### [DOCUMENT PASSAGE]
= Beginning of Section =

However, the major part of the debate came to revolve around the provisions for dissolution of marriage. The legislators had borrowed lock, stock and barrel the British notions of dissolution, which had developed very slowly and hesitatingly through the 19th century in England. In a desire to adhere to the Biblical dictum “What God hath joined together, let not man put asunder”, English law had, as it were, constructed a series of steps on the way to complete dissolution, and had also provided for backtracking – hence the provisions for void and voidable marriage, restitution of conjugal rights, judicial separation. Legal language used by British jurisprudence refers to divorce or separation granted by a court as “relief”, which is to be granted only to an “aggrieved” spouse.

In contrast, the customary Indian practice of dissolution of marriage went through no such stages. De facto separation – living separately without formal dissolution – was practiced routinely. Some texts also provided for dissolution if a spouse disappeared or was categorised as a “degenerate”.

The HMA was also projected as a great boon on the mistaken assumption that all Hindu women were denied the right to divorce or remarriage and all had to suffer oppressive widowhood on account of shahstric injunctions against widow remarriage. In reality, it was only among a few upper caste communities that marriage was considered a lifelong sacrament and widow remarriage treated as a taboo.

= End of Section =

### [PROBLEM DETAILS]
Reproduce the passage on marriage dissolution word for word between "The HMA was" and "as a taboo.", inclusive. The listing has no connection to the passage on marriage dissolution.

### [DATA BELOW]
= Beginning of Section =

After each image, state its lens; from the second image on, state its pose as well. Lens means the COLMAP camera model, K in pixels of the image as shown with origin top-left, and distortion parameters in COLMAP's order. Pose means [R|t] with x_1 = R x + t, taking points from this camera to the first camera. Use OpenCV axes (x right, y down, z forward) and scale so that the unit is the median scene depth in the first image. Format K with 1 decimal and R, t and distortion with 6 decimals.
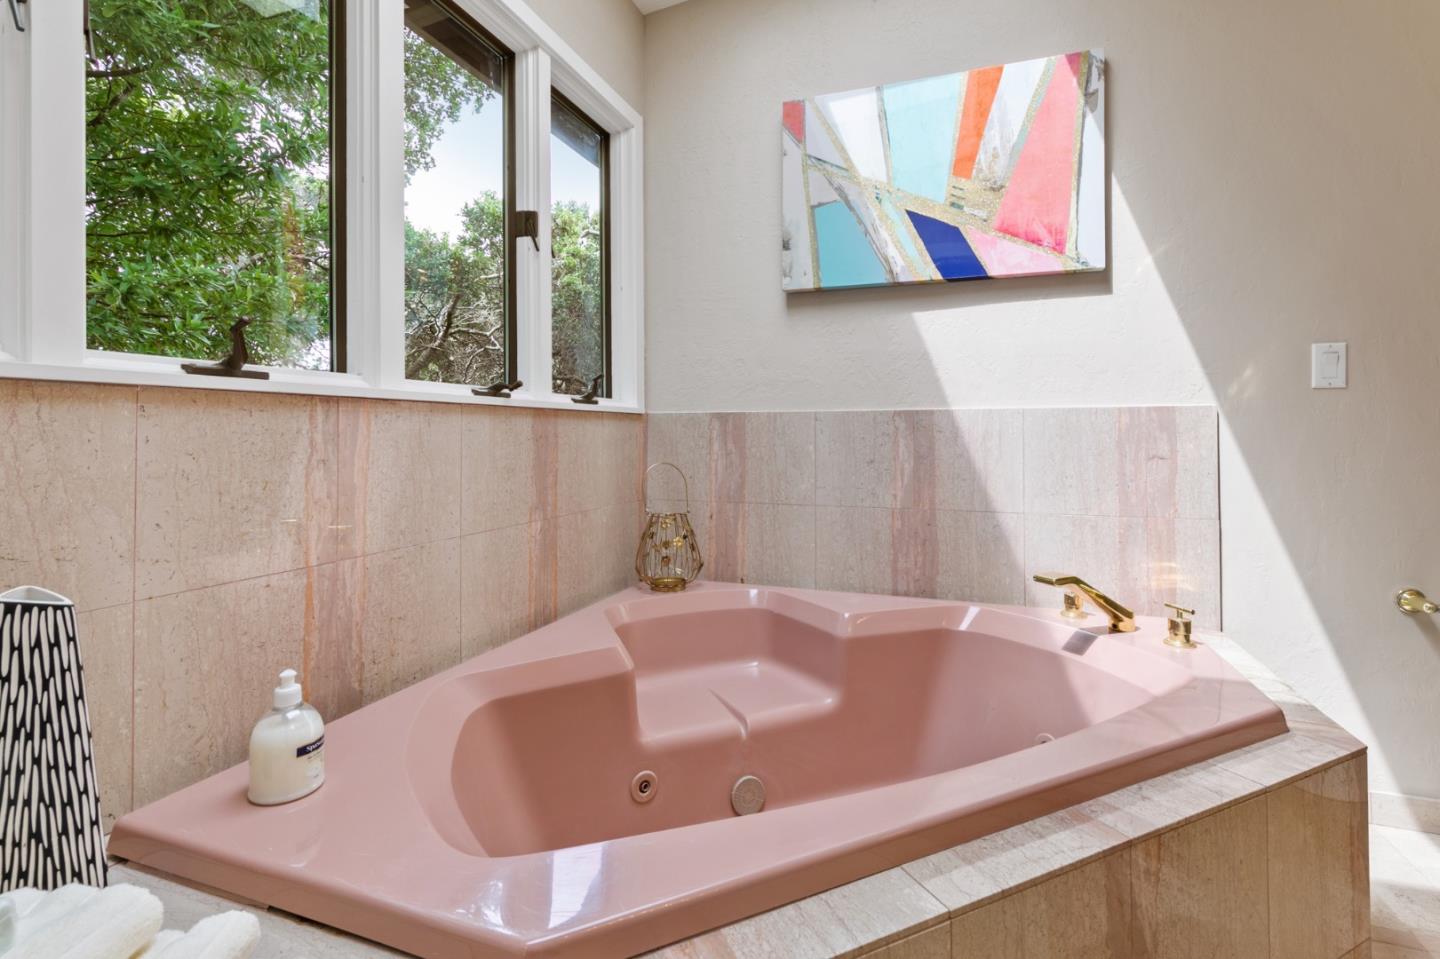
lens RADIAL K [[658.8, 0, 732.6], [0, 658.8, 433.0], [0, 0, 1]] dist [0.001577, 0.000038]
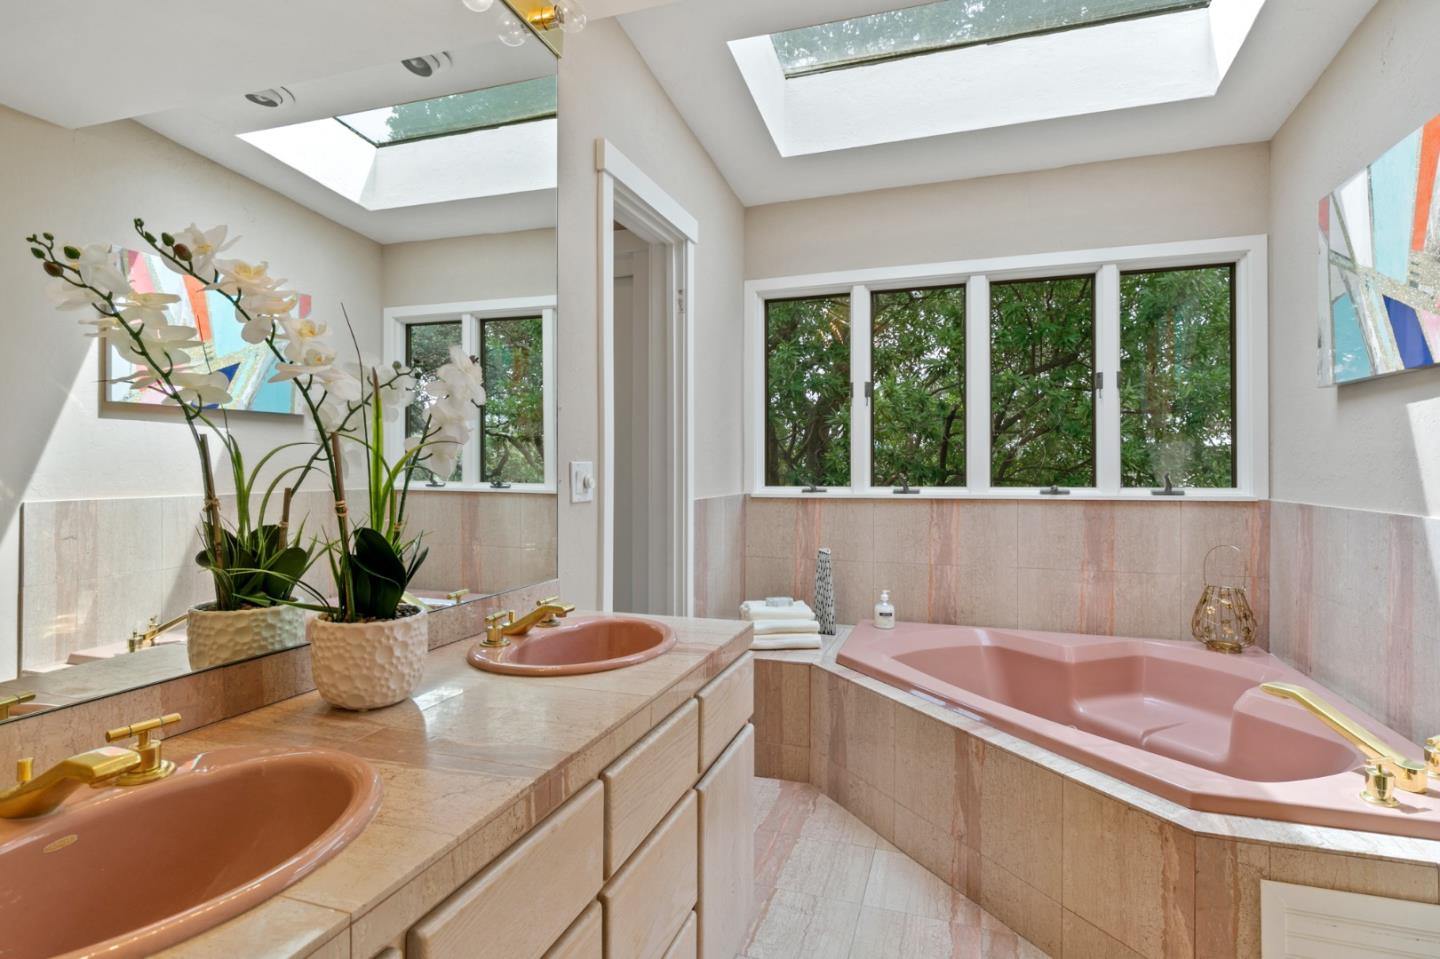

= End of Section =

### [EXERCISE RESULT]
The HMA was also projected as a great boon on the mistaken assumption that all Hindu women were denied the right to divorce or remarriage and all had to suffer oppressive widowhood on account of shahstric injunctions against widow remarriage. In reality, it was only among a few upper caste communities that marriage was considered a lifelong sacrament and widow remarriage treated as a taboo.